When someone loves you and purposely tries to hurt you, there is a core wound rising to the surface. It is difficult for you to reconcile love with attack. We ask you to stop trying to equate these two energies as if they could possibly co-exist in a harmonious blend.
Your core wound is the experience of attack where there was once love. Where there is love, there is no attack. Where there is attack, there is fear. And, fear is an energy that hides love. Love is a continuous energy that exists always and everywhere. Overlaying this energy can be many energies that do not resonate with love. When you experience these energies where once you experienced love, you conclude that love and its opposite are one in the same. The way out of this confusion is to separate these two energies so you can view them as different. If you continue to see them intertwined, you then surmise that to be loved also means you must accept attack. Once you accept attack as part of love, you are forced to come up with ways to manage the attack so you can keep the love.
Love is love. Attack is attack (sending negative energies with the intent to hurt). If someone you love expresses the energy of attack, they are consumed with fear. Their survival depends on managing that fear. And, that is why they attack whoever is the cause of that fear — according to their distorted perception of their internal wound.
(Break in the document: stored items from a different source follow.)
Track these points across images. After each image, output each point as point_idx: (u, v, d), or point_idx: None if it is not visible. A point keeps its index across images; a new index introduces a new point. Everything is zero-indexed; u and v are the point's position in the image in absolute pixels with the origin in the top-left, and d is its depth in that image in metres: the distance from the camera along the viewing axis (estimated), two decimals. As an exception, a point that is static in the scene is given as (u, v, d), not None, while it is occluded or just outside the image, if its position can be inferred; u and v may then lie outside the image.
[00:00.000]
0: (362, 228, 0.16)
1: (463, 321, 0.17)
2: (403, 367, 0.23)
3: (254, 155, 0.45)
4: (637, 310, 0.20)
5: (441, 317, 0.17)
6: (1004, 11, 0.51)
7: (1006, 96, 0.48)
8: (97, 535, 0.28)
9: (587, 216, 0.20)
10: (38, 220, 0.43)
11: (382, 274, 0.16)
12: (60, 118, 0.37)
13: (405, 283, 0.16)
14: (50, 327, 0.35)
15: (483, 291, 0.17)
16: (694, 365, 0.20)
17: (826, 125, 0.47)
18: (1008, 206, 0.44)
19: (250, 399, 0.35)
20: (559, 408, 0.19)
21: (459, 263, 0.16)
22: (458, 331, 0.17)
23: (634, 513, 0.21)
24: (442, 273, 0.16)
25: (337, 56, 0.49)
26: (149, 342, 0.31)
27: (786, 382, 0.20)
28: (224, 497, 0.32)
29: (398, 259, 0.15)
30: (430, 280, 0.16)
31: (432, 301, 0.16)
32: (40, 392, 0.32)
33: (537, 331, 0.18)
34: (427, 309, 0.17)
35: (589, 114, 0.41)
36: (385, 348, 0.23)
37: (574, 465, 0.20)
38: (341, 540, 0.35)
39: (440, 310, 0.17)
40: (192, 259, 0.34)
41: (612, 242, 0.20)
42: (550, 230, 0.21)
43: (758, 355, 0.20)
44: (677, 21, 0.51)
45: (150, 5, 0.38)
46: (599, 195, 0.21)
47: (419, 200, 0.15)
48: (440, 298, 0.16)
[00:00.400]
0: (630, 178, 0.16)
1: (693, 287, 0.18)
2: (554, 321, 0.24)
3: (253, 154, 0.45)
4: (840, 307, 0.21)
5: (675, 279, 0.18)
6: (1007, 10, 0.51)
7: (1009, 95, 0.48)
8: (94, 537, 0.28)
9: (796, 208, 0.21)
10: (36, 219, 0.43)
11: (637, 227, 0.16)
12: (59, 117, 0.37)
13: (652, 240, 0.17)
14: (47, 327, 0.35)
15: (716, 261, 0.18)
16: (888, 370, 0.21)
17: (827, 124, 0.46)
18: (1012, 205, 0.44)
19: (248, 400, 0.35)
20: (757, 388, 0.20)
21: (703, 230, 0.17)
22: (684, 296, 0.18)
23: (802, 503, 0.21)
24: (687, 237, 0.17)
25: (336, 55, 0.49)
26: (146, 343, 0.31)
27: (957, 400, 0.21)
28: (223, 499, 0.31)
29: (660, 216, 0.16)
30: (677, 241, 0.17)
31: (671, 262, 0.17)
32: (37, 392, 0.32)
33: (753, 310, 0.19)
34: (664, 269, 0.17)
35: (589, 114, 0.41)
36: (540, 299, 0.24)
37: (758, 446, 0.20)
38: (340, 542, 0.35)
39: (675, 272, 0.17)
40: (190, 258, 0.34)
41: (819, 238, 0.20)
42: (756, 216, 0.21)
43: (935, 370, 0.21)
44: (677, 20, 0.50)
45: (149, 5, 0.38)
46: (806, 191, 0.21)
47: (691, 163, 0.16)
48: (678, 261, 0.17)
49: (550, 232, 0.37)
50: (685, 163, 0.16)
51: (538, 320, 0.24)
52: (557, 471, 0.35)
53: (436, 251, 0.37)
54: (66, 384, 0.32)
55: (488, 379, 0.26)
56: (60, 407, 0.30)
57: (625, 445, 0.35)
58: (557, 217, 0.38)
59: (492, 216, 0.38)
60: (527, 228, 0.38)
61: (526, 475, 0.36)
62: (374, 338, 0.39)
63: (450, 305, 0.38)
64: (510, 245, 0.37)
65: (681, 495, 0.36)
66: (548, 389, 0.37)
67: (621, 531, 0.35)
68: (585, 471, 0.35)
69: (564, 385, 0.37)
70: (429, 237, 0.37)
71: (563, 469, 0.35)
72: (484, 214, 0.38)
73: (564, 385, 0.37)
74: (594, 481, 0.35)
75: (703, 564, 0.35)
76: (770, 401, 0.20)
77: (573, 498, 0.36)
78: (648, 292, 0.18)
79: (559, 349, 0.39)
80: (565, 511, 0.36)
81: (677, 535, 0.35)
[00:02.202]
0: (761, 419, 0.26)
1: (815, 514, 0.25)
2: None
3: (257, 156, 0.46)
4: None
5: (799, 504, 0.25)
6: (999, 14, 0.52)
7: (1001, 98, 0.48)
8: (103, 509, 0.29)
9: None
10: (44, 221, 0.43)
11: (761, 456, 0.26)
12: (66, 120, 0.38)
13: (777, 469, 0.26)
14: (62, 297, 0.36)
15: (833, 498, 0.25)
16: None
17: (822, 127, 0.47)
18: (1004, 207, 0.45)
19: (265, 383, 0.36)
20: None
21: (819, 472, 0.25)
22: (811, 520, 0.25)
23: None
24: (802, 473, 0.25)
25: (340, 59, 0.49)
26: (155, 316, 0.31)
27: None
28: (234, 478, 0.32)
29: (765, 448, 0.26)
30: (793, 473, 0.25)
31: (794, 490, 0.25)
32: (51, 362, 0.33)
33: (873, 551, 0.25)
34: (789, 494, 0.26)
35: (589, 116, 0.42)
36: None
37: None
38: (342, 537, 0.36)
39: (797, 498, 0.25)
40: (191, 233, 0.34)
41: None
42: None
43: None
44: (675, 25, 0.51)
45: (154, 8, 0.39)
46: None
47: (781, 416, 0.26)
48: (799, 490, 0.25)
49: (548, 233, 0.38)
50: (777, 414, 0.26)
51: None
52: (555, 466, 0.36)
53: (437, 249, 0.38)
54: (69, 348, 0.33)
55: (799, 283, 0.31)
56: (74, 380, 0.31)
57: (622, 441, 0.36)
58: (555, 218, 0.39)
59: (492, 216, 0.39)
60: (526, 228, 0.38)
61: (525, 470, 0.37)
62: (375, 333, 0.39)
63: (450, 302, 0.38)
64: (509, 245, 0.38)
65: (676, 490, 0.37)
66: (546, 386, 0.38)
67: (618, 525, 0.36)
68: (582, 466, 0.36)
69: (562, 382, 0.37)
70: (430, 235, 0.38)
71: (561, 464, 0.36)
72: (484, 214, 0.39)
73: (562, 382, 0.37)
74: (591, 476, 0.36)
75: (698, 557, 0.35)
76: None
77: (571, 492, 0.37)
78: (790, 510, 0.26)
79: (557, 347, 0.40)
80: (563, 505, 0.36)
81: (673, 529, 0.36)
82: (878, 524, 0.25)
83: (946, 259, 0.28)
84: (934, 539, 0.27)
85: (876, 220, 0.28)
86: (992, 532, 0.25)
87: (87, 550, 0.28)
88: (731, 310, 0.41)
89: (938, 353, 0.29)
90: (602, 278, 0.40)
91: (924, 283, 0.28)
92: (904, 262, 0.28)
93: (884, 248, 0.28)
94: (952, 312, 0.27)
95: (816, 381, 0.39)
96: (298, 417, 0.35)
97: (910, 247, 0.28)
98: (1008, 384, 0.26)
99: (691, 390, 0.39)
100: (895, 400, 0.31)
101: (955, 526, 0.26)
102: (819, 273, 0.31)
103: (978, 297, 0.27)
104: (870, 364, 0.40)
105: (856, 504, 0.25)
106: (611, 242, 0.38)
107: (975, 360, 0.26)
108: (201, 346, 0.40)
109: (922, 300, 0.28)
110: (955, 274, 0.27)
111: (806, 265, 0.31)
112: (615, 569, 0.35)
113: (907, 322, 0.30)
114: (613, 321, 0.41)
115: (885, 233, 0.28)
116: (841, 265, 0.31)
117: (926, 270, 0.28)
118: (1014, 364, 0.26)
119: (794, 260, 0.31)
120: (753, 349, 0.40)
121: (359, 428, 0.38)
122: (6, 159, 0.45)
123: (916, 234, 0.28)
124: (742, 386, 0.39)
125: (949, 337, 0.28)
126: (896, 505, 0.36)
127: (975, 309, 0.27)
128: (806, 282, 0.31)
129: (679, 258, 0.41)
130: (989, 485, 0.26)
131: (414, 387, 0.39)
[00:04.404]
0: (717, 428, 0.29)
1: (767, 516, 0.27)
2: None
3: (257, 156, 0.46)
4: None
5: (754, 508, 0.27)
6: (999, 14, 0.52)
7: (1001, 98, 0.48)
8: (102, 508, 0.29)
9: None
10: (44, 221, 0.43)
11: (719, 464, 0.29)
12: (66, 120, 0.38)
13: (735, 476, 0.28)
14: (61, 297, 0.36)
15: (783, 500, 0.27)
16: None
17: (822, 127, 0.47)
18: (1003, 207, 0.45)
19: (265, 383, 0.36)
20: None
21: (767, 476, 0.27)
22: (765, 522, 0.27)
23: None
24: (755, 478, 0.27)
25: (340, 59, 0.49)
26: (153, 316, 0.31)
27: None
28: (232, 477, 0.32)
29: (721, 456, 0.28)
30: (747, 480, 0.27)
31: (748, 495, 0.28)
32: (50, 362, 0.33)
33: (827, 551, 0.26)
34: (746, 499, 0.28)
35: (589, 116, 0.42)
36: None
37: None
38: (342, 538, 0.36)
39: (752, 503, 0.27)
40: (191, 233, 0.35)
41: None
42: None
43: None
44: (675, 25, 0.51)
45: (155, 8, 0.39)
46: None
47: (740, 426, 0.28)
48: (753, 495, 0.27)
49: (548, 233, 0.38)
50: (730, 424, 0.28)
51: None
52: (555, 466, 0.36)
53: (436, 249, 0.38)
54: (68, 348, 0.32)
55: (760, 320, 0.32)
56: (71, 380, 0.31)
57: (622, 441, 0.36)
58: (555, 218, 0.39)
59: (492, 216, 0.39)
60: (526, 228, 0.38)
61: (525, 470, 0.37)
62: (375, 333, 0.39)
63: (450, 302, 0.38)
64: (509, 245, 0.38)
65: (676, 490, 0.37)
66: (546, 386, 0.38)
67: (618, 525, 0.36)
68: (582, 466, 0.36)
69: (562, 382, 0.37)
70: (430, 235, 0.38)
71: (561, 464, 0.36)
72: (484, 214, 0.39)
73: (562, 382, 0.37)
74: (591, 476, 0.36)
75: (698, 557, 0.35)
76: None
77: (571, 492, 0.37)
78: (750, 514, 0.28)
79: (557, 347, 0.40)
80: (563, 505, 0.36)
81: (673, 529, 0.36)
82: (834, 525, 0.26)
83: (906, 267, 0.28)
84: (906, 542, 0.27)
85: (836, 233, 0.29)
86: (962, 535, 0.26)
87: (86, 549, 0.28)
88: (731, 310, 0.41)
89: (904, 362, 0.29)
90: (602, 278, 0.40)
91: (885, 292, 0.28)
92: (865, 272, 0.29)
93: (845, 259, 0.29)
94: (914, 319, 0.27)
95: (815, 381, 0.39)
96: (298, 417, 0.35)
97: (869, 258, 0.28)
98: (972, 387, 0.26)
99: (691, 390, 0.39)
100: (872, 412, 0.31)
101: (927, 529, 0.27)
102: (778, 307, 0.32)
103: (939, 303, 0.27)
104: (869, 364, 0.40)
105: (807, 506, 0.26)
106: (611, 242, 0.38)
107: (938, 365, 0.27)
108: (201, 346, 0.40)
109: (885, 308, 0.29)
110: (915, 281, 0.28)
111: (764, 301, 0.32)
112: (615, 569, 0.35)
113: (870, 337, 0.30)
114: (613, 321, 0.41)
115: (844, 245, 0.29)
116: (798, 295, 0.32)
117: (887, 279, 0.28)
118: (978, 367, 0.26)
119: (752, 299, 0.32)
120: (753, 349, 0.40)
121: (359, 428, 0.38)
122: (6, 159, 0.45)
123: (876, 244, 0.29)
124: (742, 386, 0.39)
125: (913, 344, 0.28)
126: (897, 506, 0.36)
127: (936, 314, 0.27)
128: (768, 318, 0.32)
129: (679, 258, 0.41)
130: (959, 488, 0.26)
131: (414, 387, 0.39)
Knowing it is fear and not attack, still does not address how to respond when love is the energy NOT being expressed. You’ve heard the phrase “love casts out fear,” which is true. But what if you are not the one afraid and it is the other in the relationship who is lashing out because of their fear? Your task in that moment is to love yourself first. Not because you are more deserving, but because you have the awareness that love is what you need. The one who is afraid, is afraid because they believe they have lost love. Therefore, they conclude that attack is what they need to manage the fear that is a result of that belief. So, they give attack because that is what they believe is all they can do in such a fearful state.
Loving yourself first turns your attention toward what you need most when attack (or fear) is directed toward you. Ask what you can do to nurture feelings of comfort, safety, and peace, and we will direct you. When you respond to attacking energies in this way, you refrain from nurturing your own attacking tendencies and judgments and reach for a way to sooth your hurting heart.
We are here to assist your efforts in restoring love as the predominate experience in your energy field. Ask for us to help the one who is attacking because of their fear, and step away. We will tend to everyone’s needs as much as we are allowed to be helpful. Once you have asked us to assist the other person, release any attachments to your involvement. And, concentrate solely on letting us assist you in restoring you back to health.
Do not try to convince yourself that attack is acceptable as a way to keep love. Attack is a sign that help is needed. Call for our help and then step away and let us give to you what you need.